> [Requirement]
Beginning with the line containing "Анализ эффективности лендинга" and going on through the line containing "Sección para Técnicos", the lines below are to be returned exactly, pictures excluded and nothing added.

* * *

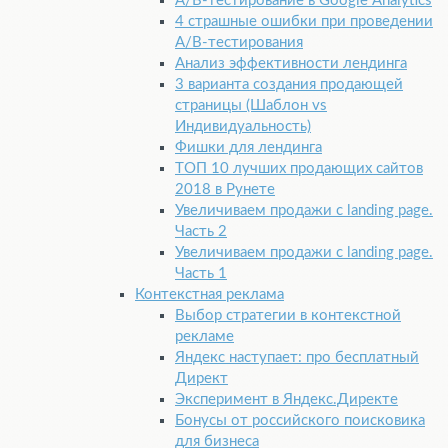
A/B-тестирование в Google Аnalytics
4 страшные ошибки при проведении
A/B-тестирования
Анализ эффективности лендинга
3 варианта создания продающей
страницы (Шаблон vs
Индивидуальность)
Фишки для лендинга
ТОП 10 лучших продающих сайтов
2018 в Рунете
Увеличиваем продажи с landing page.
Часть 2
Увеличиваем продажи с landing page.
Часть 1
Контекстная реклама
Выбор стратегии в контекстной
рекламе
Яндекс наступает: про бесплатный
Директ
Эксперимент в Яндекс.Директе
Бонусы от российского поисковика
для бизнеса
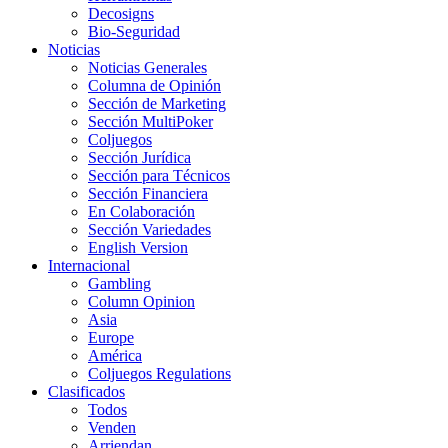
Decosigns
Bio-Seguridad
Noticias
Noticias Generales
Columna de Opinión
Sección de Marketing
Sección MultiPoker
Coljuegos
Sección Jurídica
Sección para Técnicos
Sección Financiera
En Colaboración
Sección Variedades
English Version
Internacional
Gambling
Column Opinion
Asia
Europe
América
Coljuegos Regulations
Clasificados
Todos
Venden
Arriendan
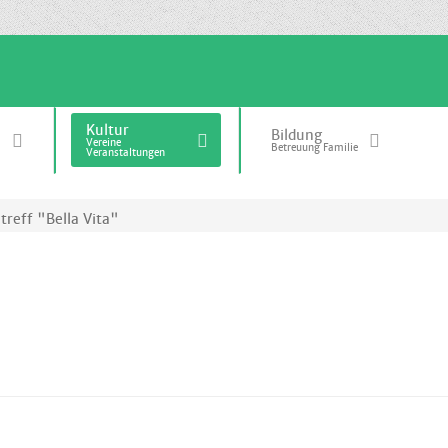
Kultur
Bildung
Vereine
Betreuung Familie
Veranstaltungen
reff "Bella Vita"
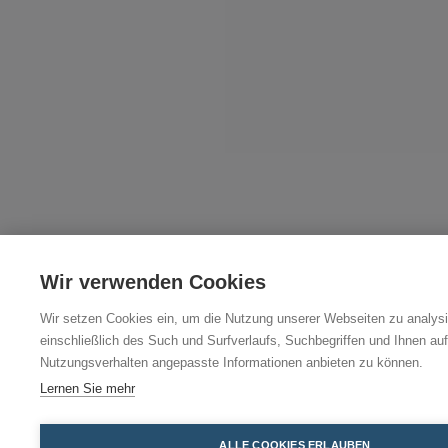
Wir verwenden Cookies
Wir setzen Cookies ein, um die Nutzung unserer Webseiten zu analysi
einschließlich des Such und Surfverlaufs, Suchbegriffen und Ihnen auf
Nutzungsverhalten angepasste Informationen anbieten zu können.
Lernen Sie mehr
ALLE COOKIES ERLAUBEN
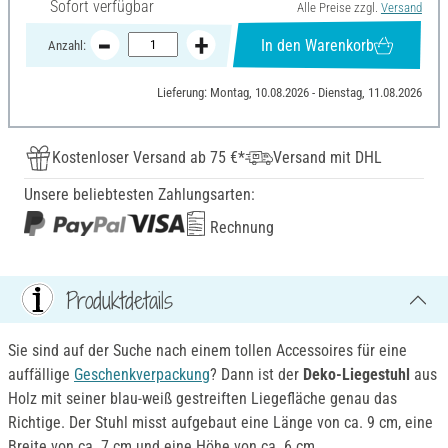
Sofort verfügbar
Alle Preise zzgl.
Versand
In den Warenkorb
Anzahl:
Lieferung: Montag, 10.08.2026 - Dienstag, 11.08.2026
Kostenloser Versand ab 75 €*
Versand mit DHL
Unsere beliebtesten Zahlungsarten:
Rechnung
Produktdetails
Sie sind auf der Suche nach einem tollen Accessoires für eine
auffällige
Geschenkverpackung
? Dann ist der
Deko-Liegestuhl
aus
Holz mit seiner blau-weiß gestreiften Liegefläche genau das
Richtige. Der Stuhl misst aufgebaut eine Länge von ca. 9 cm, eine
Breite von ca. 7 cm und eine Höhe von ca. 6 cm.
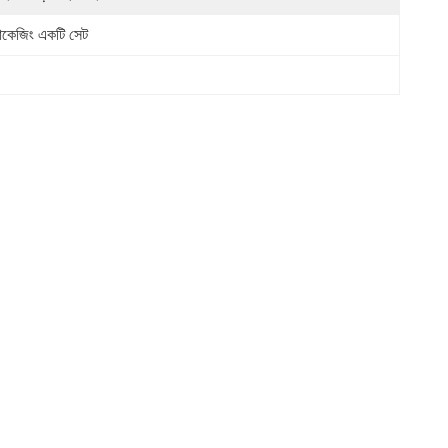
যাকেজিং একটি সেট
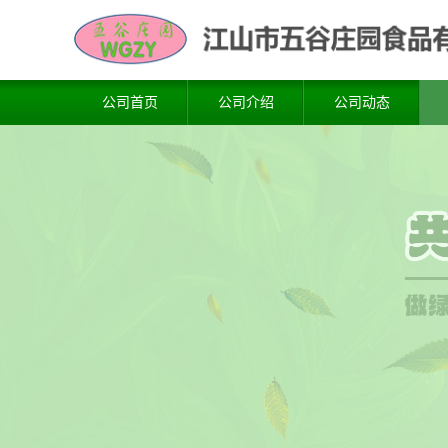
公司首页
公司介绍
公司动态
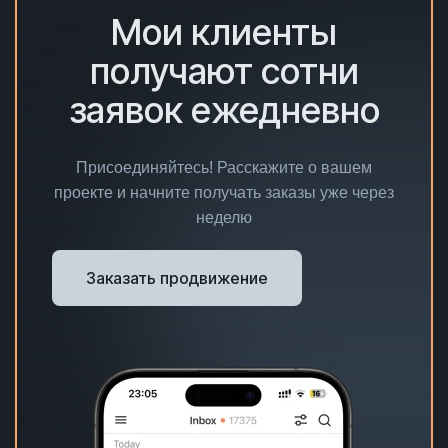
Мои клиенты
получают сотни
заявок ежедневно
Присоединяйтесь! Расскажите о вашем
проекте и начните получать заказы уже через
неделю
Заказать продвижение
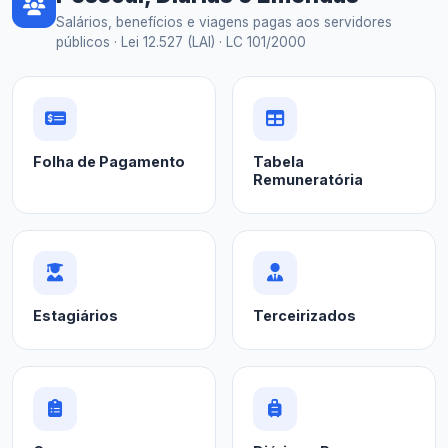
Salários, benefícios e viagens pagas aos servidores
públicos · Lei 12.527 (LAI) · LC 101/2000
Folha de Pagamento
Tabela
Remuneratória
Estagiários
Terceirizados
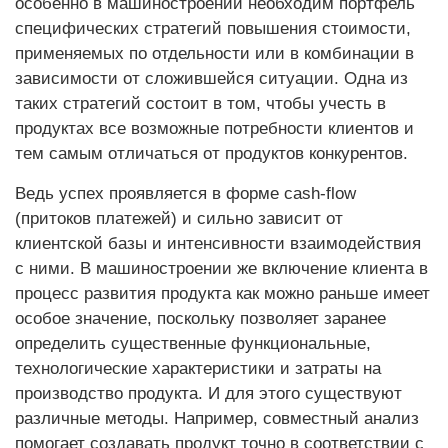
особенно в машиностроении необходим портфель
специфических стратегий повышения стоимости,
применяемых по отдельности или в комбинации в
зависимости от сложившейся ситуации. Одна из
таких стратегий состоит в том, чтобы учесть в
продуктах все возможные потребности клиентов и
тем самым отличаться от продуктов конкурентов.
Ведь успех проявляется в форме cash-flow
(притоков платежей) и сильно зависит от
клиентской базы и интенсивности взаимодействия
с ними. В машиностроении же включение клиента в
процесс развития продукта как можно раньше имеет
особое значение, поскольку позволяет заранее
определить существенные функциональные,
технологичес­кие характеристики и затраты на
производство продукта. И для этого существуют
различные методы. Например, совместный анализ
помогает создавать продукт точно в соответствии с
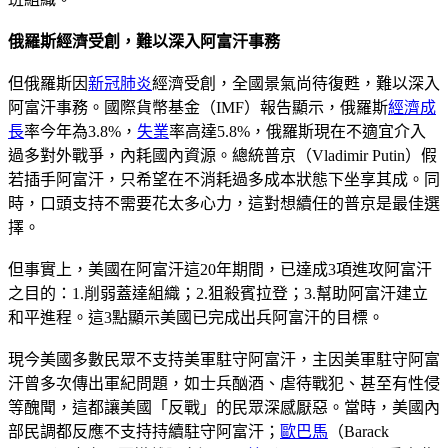
俄羅斯經濟受創，難以深入阿富汗事務
但俄羅斯因
新冠肺炎
經濟受創，全國景氣尚待復甦，難以深入
阿富汗事務。國際貨幣基金（IMF）報告顯示，俄羅斯
經濟成
長
率今年為3.8%，
失業
率高達5.8%，俄羅斯現在不適宜介入
過多對外戰爭，內耗國內資源。總統普京（Vladimir Putin）假
若插手阿富汗，只希望在不消耗過多成本狀態下坐享其成。同
時，口頭支持不需要花太多心力，這對想續任的普京是最佳選
擇。
但事實上，美國在阿富汗這20年期間，已達成3項進攻阿富汗
之目的：1.削弱蓋達組織；2.狙殺賓拉登；3.幫助阿富汗建立
和平進程。這3點顯示美國已完成出兵阿富汗的目標。
現今美國多數民眾不支持美軍駐守阿富汗，主因美軍駐守阿富
汗曾多次傳出軍紀問題，如士兵酗酒、虐待戰犯、甚至有性侵
等醜聞，這都讓美國「反戰」的民眾深感厭惡。當時，美國內
部民調都反應不支持持續駐守阿富汗；
歐巴馬
（Barack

* * *

> [Written answer]
Анализ эффективности лендинга
3 варианта создания продающей
страницы (Шаблон vs
Индивидуальность)
Фишки для лендинга
ТОП 10 лучших продающих сайтов
2018 в Рунете
Увеличиваем продажи с landing page.
Часть 2
Увеличиваем продажи с landing page.
Часть 1
Контекстная реклама
Выбор стратегии в контекстной
рекламе
Яндекс наступает: про бесплатный
Директ
Эксперимент в Яндекс.Директе
Бонусы от российского поисковика
для бизнеса
Decosigns
Bio-Seguridad
Noticias
Noticias Generales
Columna de Opinión
Sección de Marketing
Sección MultiPoker
Coljuegos
Sección Jurídica
Sección para Técnicos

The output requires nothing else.